Pull each line holding the word "label" from the data.

== Records for this exercise ==
[Start of Attachment]

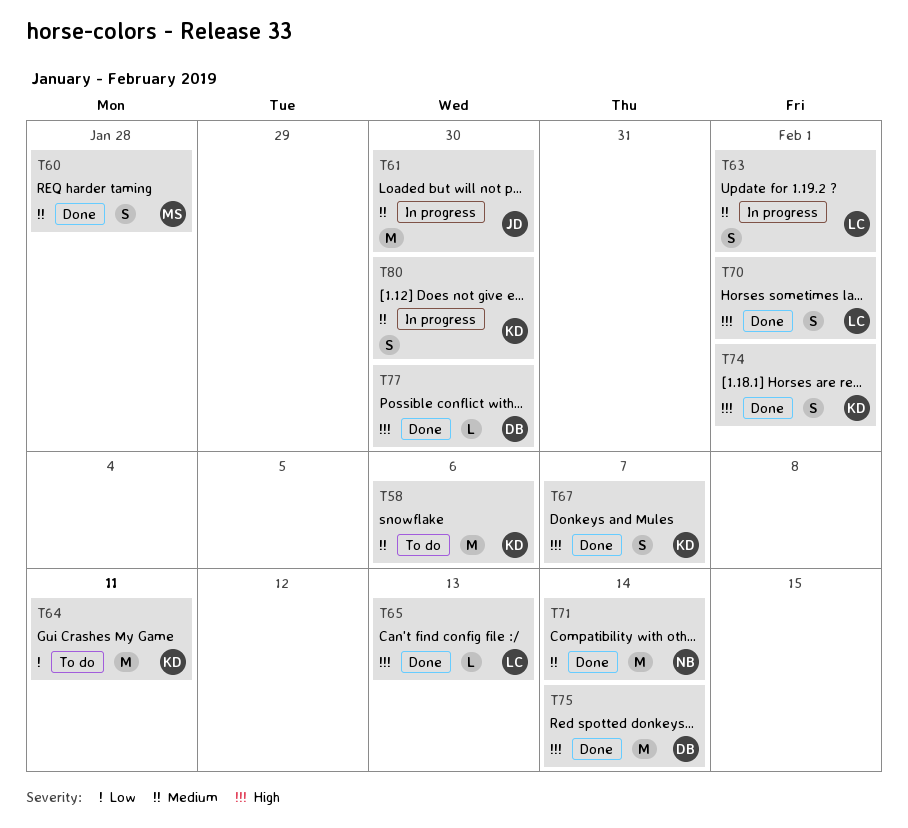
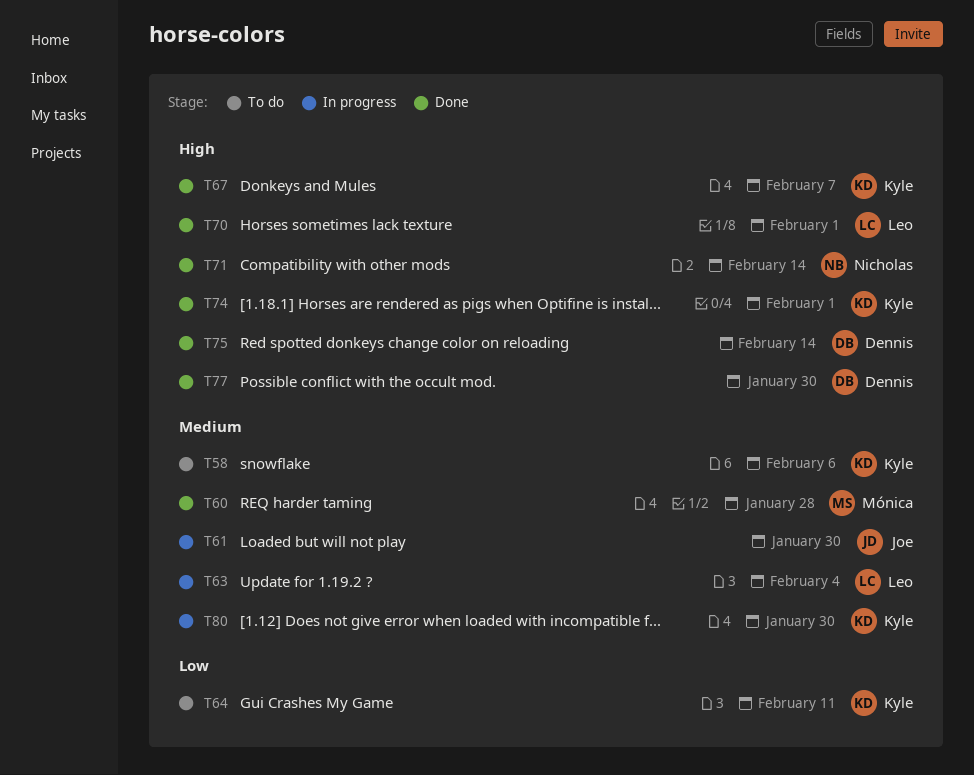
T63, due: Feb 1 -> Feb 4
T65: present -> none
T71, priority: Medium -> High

[End of Attachment]
[Start of Attachment]

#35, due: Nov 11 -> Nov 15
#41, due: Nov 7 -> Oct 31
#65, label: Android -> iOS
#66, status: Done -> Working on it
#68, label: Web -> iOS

[End of Attachment]
[Start of Attachment]

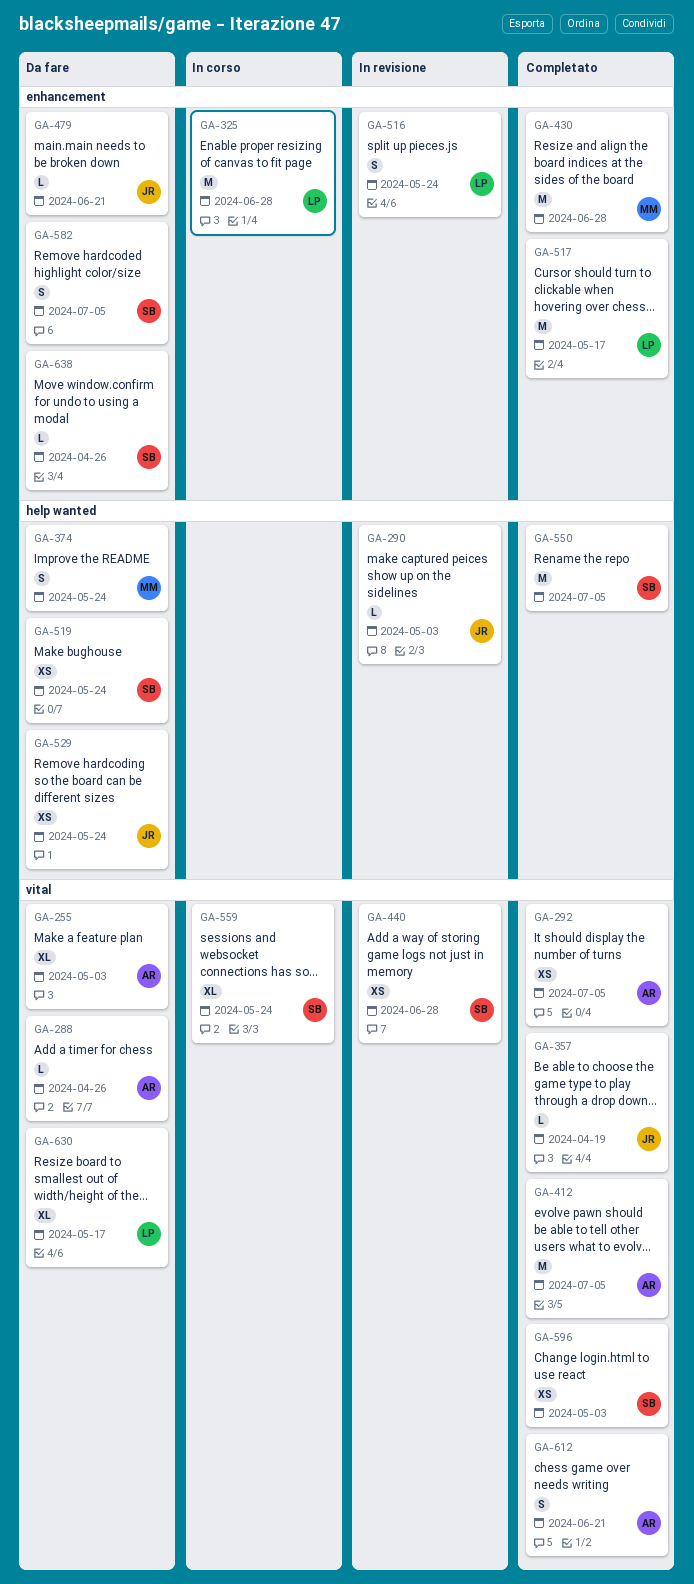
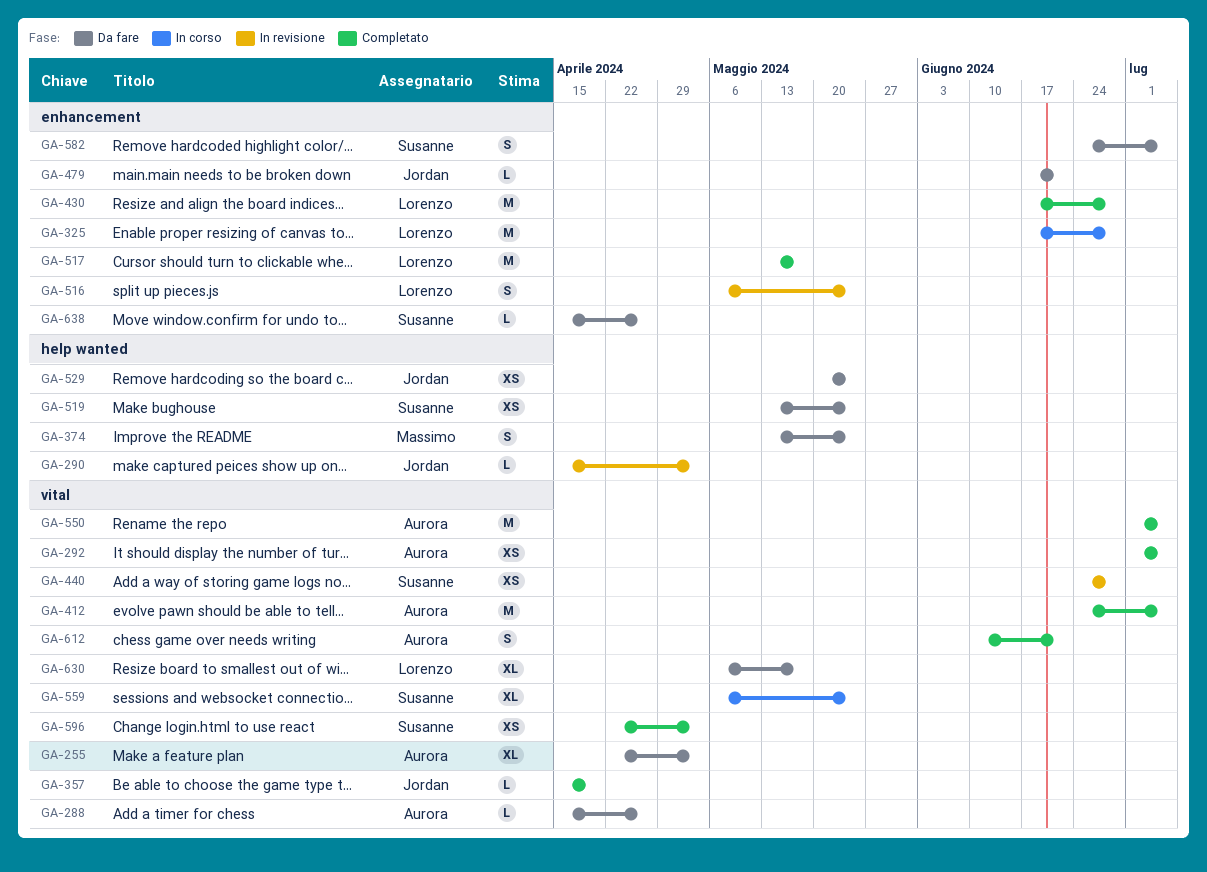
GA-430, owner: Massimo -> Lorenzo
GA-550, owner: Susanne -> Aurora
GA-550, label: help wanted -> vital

[End of Attachment]

== Finished task ==
#65, label: Android -> iOS
#68, label: Web -> iOS
GA-550, label: help wanted -> vital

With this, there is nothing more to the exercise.